*** The data ***
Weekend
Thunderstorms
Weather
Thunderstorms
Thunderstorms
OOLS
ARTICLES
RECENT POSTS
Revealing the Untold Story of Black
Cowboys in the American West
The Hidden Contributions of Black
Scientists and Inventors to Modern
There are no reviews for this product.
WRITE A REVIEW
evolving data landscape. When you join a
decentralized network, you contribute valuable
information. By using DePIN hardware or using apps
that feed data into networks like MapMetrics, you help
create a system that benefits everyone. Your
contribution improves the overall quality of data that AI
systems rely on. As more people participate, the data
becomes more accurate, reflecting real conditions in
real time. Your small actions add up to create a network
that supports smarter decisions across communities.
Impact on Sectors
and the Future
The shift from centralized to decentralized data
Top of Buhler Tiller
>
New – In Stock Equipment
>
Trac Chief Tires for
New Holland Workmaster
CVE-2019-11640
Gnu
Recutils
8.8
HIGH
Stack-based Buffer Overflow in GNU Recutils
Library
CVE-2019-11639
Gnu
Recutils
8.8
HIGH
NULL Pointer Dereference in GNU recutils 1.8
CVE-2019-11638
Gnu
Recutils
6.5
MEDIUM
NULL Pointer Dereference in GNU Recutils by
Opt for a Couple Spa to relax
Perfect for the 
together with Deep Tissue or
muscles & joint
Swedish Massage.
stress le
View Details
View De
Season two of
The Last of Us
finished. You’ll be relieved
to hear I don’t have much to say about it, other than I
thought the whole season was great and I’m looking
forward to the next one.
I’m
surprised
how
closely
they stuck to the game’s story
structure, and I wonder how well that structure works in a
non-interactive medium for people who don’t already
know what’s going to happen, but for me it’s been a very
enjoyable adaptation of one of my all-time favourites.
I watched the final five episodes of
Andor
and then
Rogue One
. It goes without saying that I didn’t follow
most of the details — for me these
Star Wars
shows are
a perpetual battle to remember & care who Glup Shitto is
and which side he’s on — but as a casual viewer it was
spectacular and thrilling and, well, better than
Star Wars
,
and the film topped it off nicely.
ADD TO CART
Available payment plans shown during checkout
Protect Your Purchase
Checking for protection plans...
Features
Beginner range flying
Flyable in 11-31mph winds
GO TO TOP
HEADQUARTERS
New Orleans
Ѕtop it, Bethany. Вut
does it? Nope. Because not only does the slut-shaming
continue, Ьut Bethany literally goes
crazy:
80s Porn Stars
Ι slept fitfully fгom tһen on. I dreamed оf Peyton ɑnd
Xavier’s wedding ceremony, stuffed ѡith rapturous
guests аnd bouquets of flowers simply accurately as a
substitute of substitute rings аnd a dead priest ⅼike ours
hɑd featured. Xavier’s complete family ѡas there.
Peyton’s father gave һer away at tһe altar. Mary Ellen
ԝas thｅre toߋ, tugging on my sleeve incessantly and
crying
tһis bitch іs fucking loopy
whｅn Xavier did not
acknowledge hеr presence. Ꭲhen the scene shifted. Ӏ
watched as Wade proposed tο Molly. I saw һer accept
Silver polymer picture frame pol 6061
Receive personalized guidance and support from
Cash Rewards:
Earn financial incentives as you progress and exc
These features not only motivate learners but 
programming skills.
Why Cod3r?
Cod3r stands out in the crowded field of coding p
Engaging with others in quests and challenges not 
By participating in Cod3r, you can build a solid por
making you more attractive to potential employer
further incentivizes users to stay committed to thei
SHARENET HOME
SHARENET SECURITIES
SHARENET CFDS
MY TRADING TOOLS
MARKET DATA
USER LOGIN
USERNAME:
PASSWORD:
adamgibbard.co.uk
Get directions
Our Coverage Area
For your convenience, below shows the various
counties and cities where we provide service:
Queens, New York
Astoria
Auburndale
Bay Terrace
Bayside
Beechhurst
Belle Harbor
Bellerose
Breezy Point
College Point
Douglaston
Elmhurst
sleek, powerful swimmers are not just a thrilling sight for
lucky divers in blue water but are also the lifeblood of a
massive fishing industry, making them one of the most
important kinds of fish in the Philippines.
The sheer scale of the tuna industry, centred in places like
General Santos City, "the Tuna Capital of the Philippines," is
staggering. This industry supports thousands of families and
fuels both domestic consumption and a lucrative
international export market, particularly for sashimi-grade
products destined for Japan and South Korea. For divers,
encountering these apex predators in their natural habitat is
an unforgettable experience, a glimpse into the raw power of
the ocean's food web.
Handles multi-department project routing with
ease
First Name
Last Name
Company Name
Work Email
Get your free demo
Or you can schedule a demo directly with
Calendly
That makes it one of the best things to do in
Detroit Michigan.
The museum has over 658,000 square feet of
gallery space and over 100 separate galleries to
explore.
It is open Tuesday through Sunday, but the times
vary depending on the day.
***
*Required work*
Copy out every line of the items above word for word.

*Answer section*
Weekend
Thunderstorms
Weather
Thunderstorms
Thunderstorms
OOLS
ARTICLES
RECENT POSTS
Revealing the Untold Story of Black
Cowboys in the American West
The Hidden Contributions of Black
Scientists and Inventors to Modern
There are no reviews for this product.
WRITE A REVIEW
evolving data landscape. When you join a
decentralized network, you contribute valuable
information. By using DePIN hardware or using apps
that feed data into networks like MapMetrics, you help
create a system that benefits everyone. Your
contribution improves the overall quality of data that AI
systems rely on. As more people participate, the data
becomes more accurate, reflecting real conditions in
real time. Your small actions add up to create a network
that supports smarter decisions across communities.
Impact on Sectors
and the Future
The shift from centralized to decentralized data
Top of Buhler Tiller
>
New – In Stock Equipment
>
Trac Chief Tires for
New Holland Workmaster
CVE-2019-11640
Gnu
Recutils
8.8
HIGH
Stack-based Buffer Overflow in GNU Recutils
Library
CVE-2019-11639
Gnu
Recutils
8.8
HIGH
NULL Pointer Dereference in GNU recutils 1.8
CVE-2019-11638
Gnu
Recutils
6.5
MEDIUM
NULL Pointer Dereference in GNU Recutils by
Opt for a Couple Spa to relax
Perfect for the 
together with Deep Tissue or
muscles & joint
Swedish Massage.
stress le
View Details
View De
Season two of
The Last of Us
finished. You’ll be relieved
to hear I don’t have much to say about it, other than I
thought the whole season was great and I’m looking
forward to the next one.
I’m
surprised
how
closely
they stuck to the game’s story
structure, and I wonder how well that structure works in a
non-interactive medium for people who don’t already
know what’s going to happen, but for me it’s been a very
enjoyable adaptation of one of my all-time favourites.
I watched the final five episodes of
Andor
and then
Rogue One
. It goes without saying that I didn’t follow
most of the details — for me these
Star Wars
shows are
a perpetual battle to remember & care who Glup Shitto is
and which side he’s on — but as a casual viewer it was
spectacular and thrilling and, well, better than
Star Wars
,
and the film topped it off nicely.
ADD TO CART
Available payment plans shown during checkout
Protect Your Purchase
Checking for protection plans...
Features
Beginner range flying
Flyable in 11-31mph winds
GO TO TOP
HEADQUARTERS
New Orleans
Ѕtop it, Bethany. Вut
does it? Nope. Because not only does the slut-shaming
continue, Ьut Bethany literally goes
crazy:
80s Porn Stars
Ι slept fitfully fгom tһen on. I dreamed оf Peyton ɑnd
Xavier’s wedding ceremony, stuffed ѡith rapturous
guests аnd bouquets of flowers simply accurately as a
substitute of substitute rings аnd a dead priest ⅼike ours
hɑd featured. Xavier’s complete family ѡas there.
Peyton’s father gave һer away at tһe altar. Mary Ellen
ԝas thｅre toߋ, tugging on my sleeve incessantly and
crying
tһis bitch іs fucking loopy
whｅn Xavier did not
acknowledge hеr presence. Ꭲhen the scene shifted. Ӏ
watched as Wade proposed tο Molly. I saw һer accept
Silver polymer picture frame pol 6061
Receive personalized guidance and support from
Cash Rewards:
Earn financial incentives as you progress and exc
These features not only motivate learners but 
programming skills.
Why Cod3r?
Cod3r stands out in the crowded field of coding p
Engaging with others in quests and challenges not 
By participating in Cod3r, you can build a solid por
making you more attractive to potential employer
further incentivizes users to stay committed to thei
SHARENET HOME
SHARENET SECURITIES
SHARENET CFDS
MY TRADING TOOLS
MARKET DATA
USER LOGIN
USERNAME:
PASSWORD:
adamgibbard.co.uk
Get directions
Our Coverage Area
For your convenience, below shows the various
counties and cities where we provide service:
Queens, New York
Astoria
Auburndale
Bay Terrace
Bayside
Beechhurst
Belle Harbor
Bellerose
Breezy Point
College Point
Douglaston
Elmhurst
sleek, powerful swimmers are not just a thrilling sight for
lucky divers in blue water but are also the lifeblood of a
massive fishing industry, making them one of the most
important kinds of fish in the Philippines.
The sheer scale of the tuna industry, centred in places like
General Santos City, "the Tuna Capital of the Philippines," is
staggering. This industry supports thousands of families and
fuels both domestic consumption and a lucrative
international export market, particularly for sashimi-grade
products destined for Japan and South Korea. For divers,
encountering these apex predators in their natural habitat is
an unforgettable experience, a glimpse into the raw power of
the ocean's food web.
Handles multi-department project routing with
ease
First Name
Last Name
Company Name
Work Email
Get your free demo
Or you can schedule a demo directly with
Calendly
That makes it one of the best things to do in
Detroit Michigan.
The museum has over 658,000 square feet of
gallery space and over 100 separate galleries to
explore.
It is open Tuesday through Sunday, but the times
vary depending on the day.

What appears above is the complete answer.